The Enemy in HR - dean
http://www.cringely.com/2014/09/28/enemy-hr/

======
marcus_holmes
IMHO this comes down to people being unable to make judgement calls any more.
Every decision has potential legal consequences, so anyone making such a
decision has to have clear criteria for making it that will stand up in court.

Companies don't give referrals any more for the same reason - making any
judgement about an ex-employee is potential grounds for legal action (the next
employer can sue because they hired the person on the basis of your
erroneously good referral, or the ex-employee can sue because of your bad
referral). Most companies now refuse to do any more than confirm position and
dates of employment.

So if HR does anything except screen by specific, pertinent qualifications
then they could potentially be sued, especially for public sector jobs.
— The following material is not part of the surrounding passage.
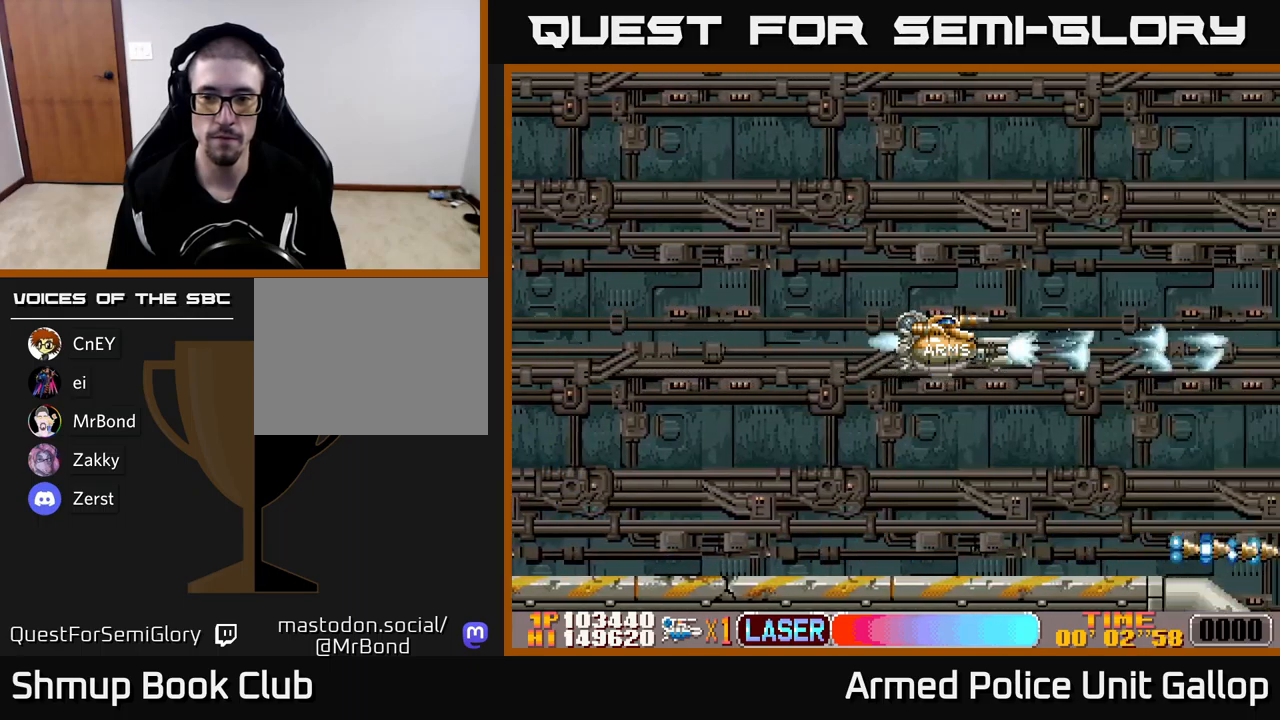
{"buttons": ["A", "DPAD_DOWN"], "left_stick": "center", "events": [[250, "DPAD_DOWN", "down"]]}
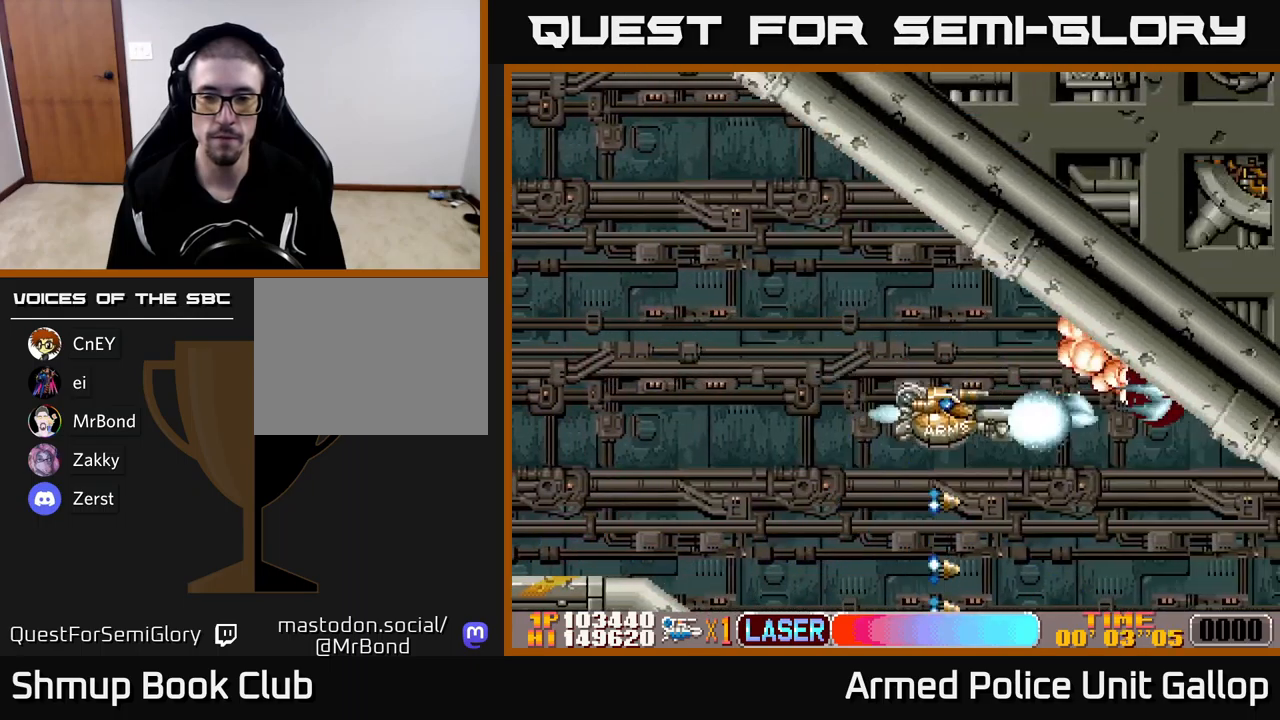
{"buttons": ["A", "DPAD_RIGHT"], "left_stick": "center", "events": [[67, "A", "up"], [217, "A", "down"], [450, "DPAD_RIGHT", "down"], [467, "DPAD_DOWN", "up"]]}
Which is why the "back door" of knowing the relevant manager and getting them
to hire direct without going through the recruitment process is fine by
everyone - no liability! The position was never advertised so it cannot be
discriminatory or unfair.

Of course, for some public sector jobs (and large corporates) there is a
policy mandate that all jobs must be advertised.

------
lsiebert
"You’ll find the departments are predominantly staffed with women... They are
hiring predominantly male candidates for positions whose duties they typically
don’t understand. "

"Those ladies down in HR..."

So the article makes some good points about HR filtering candidates based on
questionable heuristics, but the gender of the people in HR being mentioned as
somehow relevant sticks in my craw.

Further, the suggestion that there are secret policies in HR to hire people
with degrees from good schools is BS.

These policies occur because of the need to justify individuals/policies, etc
to managers that lack technical expertise and also fail to utilize the
expertise of their experts on who to hire.